Thanks for the sensible replies from some folks, especially the last few today. I'm amazed at the reaction, personal attacks, accusations of being dim, bed-wetting, nervousness, etc. I suspect I would be treated more politely if I walked into a mosque with a burning koran in my hands.
So an apology - I should have realised asking a technical question would bring out the dribbling brain deficient trolls from their mbuk caves, and sorry if this question has hurt your head.
Came off my road bike a couple of weeks ago. All I know is when the crash started, I was clipped in and when I was lying on my back in the middle of the road after escaping over the handlebars, I was no longer attached to the bike. At what point my feet became unclipped from the pedals, I truly have no idea.
All I know is the bike was about 20ft away from me when I collected everything.
Well this would be the result if you don't get it right!!
http://www.rootsandrain.com/photos/235002
From yesterdays mini downhill at FOD.
For the purposes of balance, there was a great (presumably 'set up') photo in Bryceland's column in Dirt a while back, where he talks about trying spd's: picture of him upside down with feet still clipped in and bike wheels up in the air. ๐
Anyway, your very likely to wrench your feet out the clips (multi-release cleats anyone) if your doing 30mph and your bike is doing 0mph. Much more safe than toe straps of old.

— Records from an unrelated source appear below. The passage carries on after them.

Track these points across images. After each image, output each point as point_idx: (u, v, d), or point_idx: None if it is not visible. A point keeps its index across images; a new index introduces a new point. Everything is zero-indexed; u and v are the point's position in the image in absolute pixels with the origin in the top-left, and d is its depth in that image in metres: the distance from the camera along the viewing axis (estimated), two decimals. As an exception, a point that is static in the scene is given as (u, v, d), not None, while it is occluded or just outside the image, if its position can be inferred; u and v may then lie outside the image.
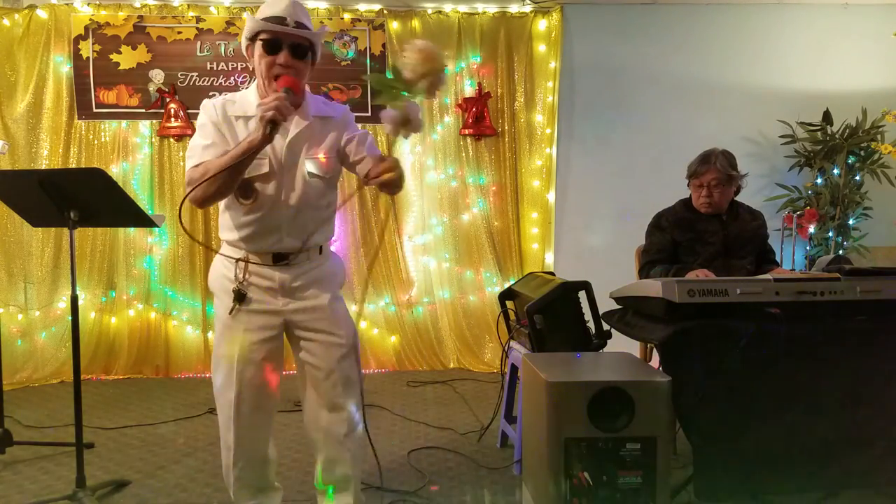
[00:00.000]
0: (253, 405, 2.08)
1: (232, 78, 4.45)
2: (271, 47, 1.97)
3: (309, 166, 2.05)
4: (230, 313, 2.05)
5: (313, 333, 2.10)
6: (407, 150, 4.58)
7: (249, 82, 4.36)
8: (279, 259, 2.06)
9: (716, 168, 2.84)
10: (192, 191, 1.91)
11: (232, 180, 1.91)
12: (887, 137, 4.50)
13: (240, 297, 2.04)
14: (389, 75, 1.84)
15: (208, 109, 2.02)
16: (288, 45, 1.98)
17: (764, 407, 2.20)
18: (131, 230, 4.43)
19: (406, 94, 1.82)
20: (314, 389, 2.12)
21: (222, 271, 2.10)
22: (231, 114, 2.02)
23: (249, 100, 2.04)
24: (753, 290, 2.21)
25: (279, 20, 1.96)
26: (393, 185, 1.91)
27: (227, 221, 2.08)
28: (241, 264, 2.06)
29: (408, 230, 4.65)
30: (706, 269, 2.67)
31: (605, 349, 2.78)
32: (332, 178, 2.13)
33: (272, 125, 1.82)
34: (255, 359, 2.06)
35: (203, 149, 1.96)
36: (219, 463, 2.37)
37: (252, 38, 2.01)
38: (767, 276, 2.33)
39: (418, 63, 1.77)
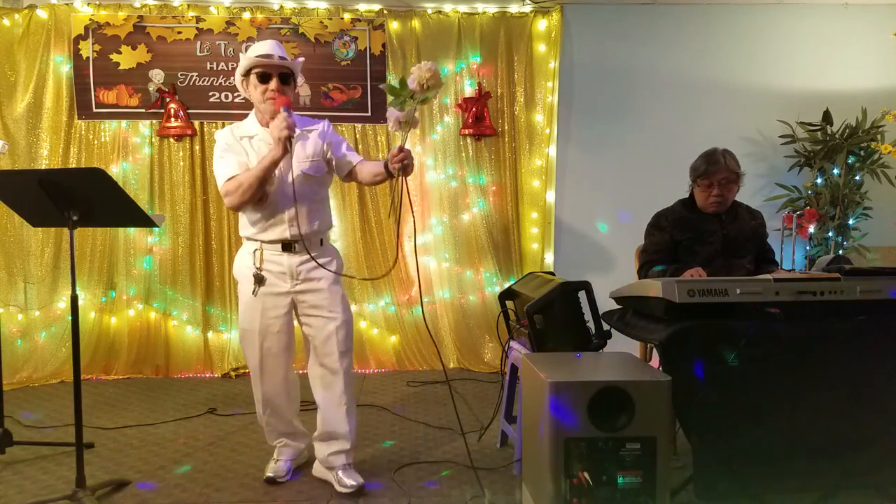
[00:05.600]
0: (271, 368, 2.61)
1: (232, 78, 4.44)
2: (263, 78, 2.52)
3: (302, 168, 2.54)
4: (253, 294, 2.53)
5: (315, 310, 2.57)
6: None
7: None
8: (287, 247, 2.54)
9: (726, 167, 2.85)
10: (233, 197, 2.46)
11: (261, 187, 2.44)
12: (887, 137, 4.50)
13: (259, 279, 2.52)
14: (397, 84, 2.28)
15: (224, 135, 2.56)
16: (276, 74, 2.51)
17: (764, 407, 2.20)
18: (131, 230, 4.43)
19: (410, 100, 2.27)
20: (315, 356, 2.62)
21: (245, 261, 2.59)
22: (238, 135, 2.57)
23: (250, 125, 2.60)
24: (753, 290, 2.21)
25: (267, 56, 2.50)
26: (409, 166, 2.42)
27: (244, 220, 2.59)
28: (258, 253, 2.54)
29: (408, 230, 4.65)
30: (700, 268, 2.67)
31: (605, 349, 2.78)
32: (321, 176, 2.61)
33: (290, 140, 2.37)
34: (272, 331, 2.57)
35: (230, 164, 2.48)
36: (219, 462, 2.48)
37: (246, 74, 2.54)
38: (768, 276, 2.33)
39: (423, 78, 2.22)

The only thing faster than me 'panic-unclipping' is me 'accidentally unclipping' with multi release cleats. Unpredictable-Death Cleats more like...
Steve Peat and Greg Minnaar. I bet they can undclip quickly at high speed.
I am pretty sure both of them have mentioned not being able to unclip contributing to crashes and incidents over the last few years, as have many elite dh racers.
Most clipped riders claim to be able to unclip instantly, and yet most of their crashes / excuses involve not being able to unclip quickly enough.
I had the misfortune of seeing a friend of mine do something along the lines of what the op is describing - he went otb on a very fast section of trail. A rock deflected his wheel which dug in like an anchor and catapulted him forward, as he flew forward he brought the bike with him and it acted like a pendulum flipping him off the trail and 30ft down a bank. He broke a few ribs and fractured his wrist if I recall. He was overtaking me at the time and the effect was as if a bomb had gone off underneath and blew him off the trail, it was savage.
Impossible to say whether his injuries would have been substantially less had he been riding flats but the crash would have been a lot less spectacular.